As condições de vida melhoraram, e Santana sabe o lado positivo de servir de inspiração. Mas os reflexos do racismo, diz ele, não seguiram a mesma tendência.
"As pessoas acham que sou motorista e segurança, é muito rotineiro. As pessoas acham que o racismo vai diminuindo, mas é o contrario.
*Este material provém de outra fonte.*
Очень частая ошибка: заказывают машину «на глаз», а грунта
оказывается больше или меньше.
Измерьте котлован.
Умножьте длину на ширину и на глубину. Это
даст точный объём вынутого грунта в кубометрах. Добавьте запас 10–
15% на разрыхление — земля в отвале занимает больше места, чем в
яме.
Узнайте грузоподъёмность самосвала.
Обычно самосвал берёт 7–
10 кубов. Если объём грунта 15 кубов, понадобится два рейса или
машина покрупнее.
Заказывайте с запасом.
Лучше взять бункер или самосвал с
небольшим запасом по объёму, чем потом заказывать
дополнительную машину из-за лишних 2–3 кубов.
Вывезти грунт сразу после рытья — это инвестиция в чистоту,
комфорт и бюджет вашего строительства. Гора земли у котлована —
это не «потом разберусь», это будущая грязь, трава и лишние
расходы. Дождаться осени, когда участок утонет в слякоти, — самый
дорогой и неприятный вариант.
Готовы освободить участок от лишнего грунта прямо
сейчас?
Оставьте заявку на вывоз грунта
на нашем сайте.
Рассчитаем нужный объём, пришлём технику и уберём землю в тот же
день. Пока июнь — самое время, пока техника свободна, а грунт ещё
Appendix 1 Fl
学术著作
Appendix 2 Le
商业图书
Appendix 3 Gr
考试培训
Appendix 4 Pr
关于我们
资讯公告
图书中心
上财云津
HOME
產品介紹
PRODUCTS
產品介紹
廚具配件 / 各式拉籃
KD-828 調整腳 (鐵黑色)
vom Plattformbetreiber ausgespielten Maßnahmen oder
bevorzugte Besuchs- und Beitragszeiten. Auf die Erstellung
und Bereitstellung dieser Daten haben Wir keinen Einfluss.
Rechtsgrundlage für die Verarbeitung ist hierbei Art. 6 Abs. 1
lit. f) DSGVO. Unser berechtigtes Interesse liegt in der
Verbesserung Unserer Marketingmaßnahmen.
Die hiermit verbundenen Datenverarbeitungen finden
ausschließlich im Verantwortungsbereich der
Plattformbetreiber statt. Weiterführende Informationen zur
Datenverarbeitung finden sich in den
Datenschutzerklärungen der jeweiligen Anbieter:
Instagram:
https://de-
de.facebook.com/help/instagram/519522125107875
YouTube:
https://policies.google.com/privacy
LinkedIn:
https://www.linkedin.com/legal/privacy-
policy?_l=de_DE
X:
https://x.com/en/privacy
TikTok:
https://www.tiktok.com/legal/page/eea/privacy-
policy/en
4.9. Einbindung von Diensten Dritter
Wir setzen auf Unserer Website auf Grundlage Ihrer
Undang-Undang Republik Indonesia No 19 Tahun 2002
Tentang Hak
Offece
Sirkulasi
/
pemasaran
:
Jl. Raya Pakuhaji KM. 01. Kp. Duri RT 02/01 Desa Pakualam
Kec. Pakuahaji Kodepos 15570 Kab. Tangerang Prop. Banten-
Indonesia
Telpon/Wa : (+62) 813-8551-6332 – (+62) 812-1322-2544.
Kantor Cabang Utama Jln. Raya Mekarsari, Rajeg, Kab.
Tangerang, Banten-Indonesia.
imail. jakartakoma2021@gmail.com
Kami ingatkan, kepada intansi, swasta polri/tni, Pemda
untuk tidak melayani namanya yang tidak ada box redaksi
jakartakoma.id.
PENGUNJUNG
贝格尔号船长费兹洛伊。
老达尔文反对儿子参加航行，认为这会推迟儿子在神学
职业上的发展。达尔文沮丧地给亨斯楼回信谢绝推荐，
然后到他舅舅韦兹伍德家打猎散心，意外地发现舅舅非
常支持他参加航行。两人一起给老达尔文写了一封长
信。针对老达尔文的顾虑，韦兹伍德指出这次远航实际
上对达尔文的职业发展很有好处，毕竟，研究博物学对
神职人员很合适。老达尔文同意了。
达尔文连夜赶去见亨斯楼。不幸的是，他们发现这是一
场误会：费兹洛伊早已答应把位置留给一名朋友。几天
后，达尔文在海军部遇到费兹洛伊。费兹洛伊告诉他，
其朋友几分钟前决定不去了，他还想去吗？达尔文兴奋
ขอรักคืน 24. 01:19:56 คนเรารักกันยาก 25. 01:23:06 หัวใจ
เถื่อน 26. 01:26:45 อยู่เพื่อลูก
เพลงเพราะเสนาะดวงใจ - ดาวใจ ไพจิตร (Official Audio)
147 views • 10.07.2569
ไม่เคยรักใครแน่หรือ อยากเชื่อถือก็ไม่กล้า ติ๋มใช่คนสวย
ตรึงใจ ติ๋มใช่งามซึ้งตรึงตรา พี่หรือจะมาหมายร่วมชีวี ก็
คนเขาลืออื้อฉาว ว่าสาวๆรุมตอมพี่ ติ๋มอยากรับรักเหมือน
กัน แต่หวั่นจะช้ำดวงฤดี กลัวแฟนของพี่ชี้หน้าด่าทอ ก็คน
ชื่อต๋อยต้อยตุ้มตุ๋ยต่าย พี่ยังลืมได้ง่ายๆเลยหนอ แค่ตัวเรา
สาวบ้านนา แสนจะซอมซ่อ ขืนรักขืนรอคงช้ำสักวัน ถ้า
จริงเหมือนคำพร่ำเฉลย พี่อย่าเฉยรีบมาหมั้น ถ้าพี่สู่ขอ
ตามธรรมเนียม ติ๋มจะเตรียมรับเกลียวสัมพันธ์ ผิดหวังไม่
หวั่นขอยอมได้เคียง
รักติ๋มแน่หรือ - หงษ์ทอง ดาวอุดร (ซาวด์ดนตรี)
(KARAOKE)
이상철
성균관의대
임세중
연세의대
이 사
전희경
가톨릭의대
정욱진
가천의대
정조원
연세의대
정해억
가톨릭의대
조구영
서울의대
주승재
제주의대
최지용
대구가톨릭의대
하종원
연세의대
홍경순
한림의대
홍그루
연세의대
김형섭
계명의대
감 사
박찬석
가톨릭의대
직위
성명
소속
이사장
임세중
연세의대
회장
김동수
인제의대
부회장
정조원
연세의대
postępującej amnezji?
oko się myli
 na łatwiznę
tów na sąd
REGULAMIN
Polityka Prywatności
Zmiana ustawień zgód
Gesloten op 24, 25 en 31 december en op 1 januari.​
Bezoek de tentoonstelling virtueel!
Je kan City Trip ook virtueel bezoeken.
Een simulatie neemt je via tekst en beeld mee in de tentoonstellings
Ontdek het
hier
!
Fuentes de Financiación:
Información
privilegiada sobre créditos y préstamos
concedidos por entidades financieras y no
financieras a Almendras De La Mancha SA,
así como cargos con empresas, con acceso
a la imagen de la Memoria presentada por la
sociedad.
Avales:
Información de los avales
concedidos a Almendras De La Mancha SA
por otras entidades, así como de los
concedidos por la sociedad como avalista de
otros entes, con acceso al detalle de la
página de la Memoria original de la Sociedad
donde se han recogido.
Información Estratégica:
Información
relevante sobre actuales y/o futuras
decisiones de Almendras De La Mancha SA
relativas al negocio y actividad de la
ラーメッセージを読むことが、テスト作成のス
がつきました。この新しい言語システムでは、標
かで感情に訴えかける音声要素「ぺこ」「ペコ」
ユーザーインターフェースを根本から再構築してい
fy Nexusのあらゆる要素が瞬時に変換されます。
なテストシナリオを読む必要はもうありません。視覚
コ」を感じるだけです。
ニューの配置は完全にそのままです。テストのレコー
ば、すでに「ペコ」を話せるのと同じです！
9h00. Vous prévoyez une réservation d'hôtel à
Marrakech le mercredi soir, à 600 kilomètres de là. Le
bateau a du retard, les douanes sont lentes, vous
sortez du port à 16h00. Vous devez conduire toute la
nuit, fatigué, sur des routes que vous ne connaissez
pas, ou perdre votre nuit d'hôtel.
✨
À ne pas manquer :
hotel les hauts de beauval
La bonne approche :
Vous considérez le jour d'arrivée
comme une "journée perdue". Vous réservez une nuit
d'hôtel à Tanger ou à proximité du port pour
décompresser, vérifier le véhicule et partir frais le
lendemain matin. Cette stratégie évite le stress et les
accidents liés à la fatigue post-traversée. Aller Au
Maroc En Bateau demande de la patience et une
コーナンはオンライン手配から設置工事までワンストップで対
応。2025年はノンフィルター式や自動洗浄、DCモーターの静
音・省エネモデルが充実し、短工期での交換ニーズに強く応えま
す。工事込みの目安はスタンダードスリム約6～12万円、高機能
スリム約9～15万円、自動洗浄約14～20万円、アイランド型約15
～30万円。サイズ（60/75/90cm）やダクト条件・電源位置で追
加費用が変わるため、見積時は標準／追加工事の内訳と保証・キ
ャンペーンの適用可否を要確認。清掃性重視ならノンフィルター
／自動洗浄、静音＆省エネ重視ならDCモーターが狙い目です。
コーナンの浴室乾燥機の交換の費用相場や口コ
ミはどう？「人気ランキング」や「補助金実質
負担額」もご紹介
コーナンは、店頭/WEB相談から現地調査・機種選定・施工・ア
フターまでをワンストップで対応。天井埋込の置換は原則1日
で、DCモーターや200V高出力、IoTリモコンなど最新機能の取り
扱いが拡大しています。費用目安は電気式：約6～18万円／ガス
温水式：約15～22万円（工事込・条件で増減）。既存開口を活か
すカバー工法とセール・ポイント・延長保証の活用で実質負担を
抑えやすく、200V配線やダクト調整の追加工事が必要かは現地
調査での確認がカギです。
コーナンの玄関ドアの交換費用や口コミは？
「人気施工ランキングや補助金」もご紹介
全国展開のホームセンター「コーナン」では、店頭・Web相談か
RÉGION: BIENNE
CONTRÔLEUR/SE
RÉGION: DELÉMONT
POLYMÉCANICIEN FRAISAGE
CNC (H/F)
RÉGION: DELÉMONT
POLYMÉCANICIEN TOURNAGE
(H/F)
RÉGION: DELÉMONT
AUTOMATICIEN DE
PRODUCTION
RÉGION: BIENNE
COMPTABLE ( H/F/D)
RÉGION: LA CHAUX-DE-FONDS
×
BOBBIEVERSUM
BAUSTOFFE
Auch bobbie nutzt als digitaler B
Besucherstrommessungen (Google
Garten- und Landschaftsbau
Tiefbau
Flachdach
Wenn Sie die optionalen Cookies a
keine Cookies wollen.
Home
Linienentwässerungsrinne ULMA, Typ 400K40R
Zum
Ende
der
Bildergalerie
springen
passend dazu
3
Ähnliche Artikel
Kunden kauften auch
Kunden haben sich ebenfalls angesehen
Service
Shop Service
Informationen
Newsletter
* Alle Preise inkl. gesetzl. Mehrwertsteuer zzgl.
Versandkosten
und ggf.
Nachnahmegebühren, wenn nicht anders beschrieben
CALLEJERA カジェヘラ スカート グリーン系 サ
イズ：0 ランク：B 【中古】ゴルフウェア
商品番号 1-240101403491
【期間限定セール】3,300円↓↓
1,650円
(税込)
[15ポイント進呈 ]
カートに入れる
Ser o único negro é ter que provar todo dia por que estou aqui no supremo", diz.
O professor Luis Augusto Campos, do Gemaa (Grupo de Estudos Multidisciplinares da Ação Afirmativa), explica, comparando pessoas da mesma classe social, os pretos e pardos ainda têm maior dificuldades de ascensão social.
O grupo tem acompanhado o desempenho de cotistas e não cotistas nas notas das disciplinas dos cursos. Em avaliação recente na Uerj, a diferença no desenvolvimento acadêmico dos dois grupos não chega a 0,5 ponto.
"Os dados têm mostrado uma condição ótima entre mérito e inclusão. Nos cursos mais concorridos, inclui os cotistas com melhor desempenho", diz Campos, que ainda sente falta de uma avaliação institucional da política.
ENADE
Os dados do Enade analisados pela Folha que, em 37 de 64 cursos, as notas dos cotistas raciais tem uma média inferior a 5% do que a dos não cotistas. Nos outros 27, as médias dos cotistas raciais são similares (até 5% menor) ou superior.
O Enade permite identificar uma realidade ampla, mas tem limitações. Não há garantia de empenho dos estudantes na prova, uma vez que a nota não conta para o estudante –a reportagem excluiu dados de quem deixou a prova em branco.
Outra questão é de amostra. Estudantes que fizeram a avaliação entre 2014 a 2016 ingressaram quando não havia lei de cotas nas federais ou os percentuais de inclusão eram ainda tímidos. Sobretudo com relação a cotistas raciais, uma baixa quantidade de beneficiados fragiliza uma análise mais conclusiva sobre esse grupo.
Em 2003, as federais tinham 34,2% de alunos pretos e pardos. Em 2014, esse índice subiu para 47,6% (em uma população de 53%). Os dados são da Andifes (associação dos reitores das instituições federais). Os dados escondem a baixa inclusão em cursos concorridos.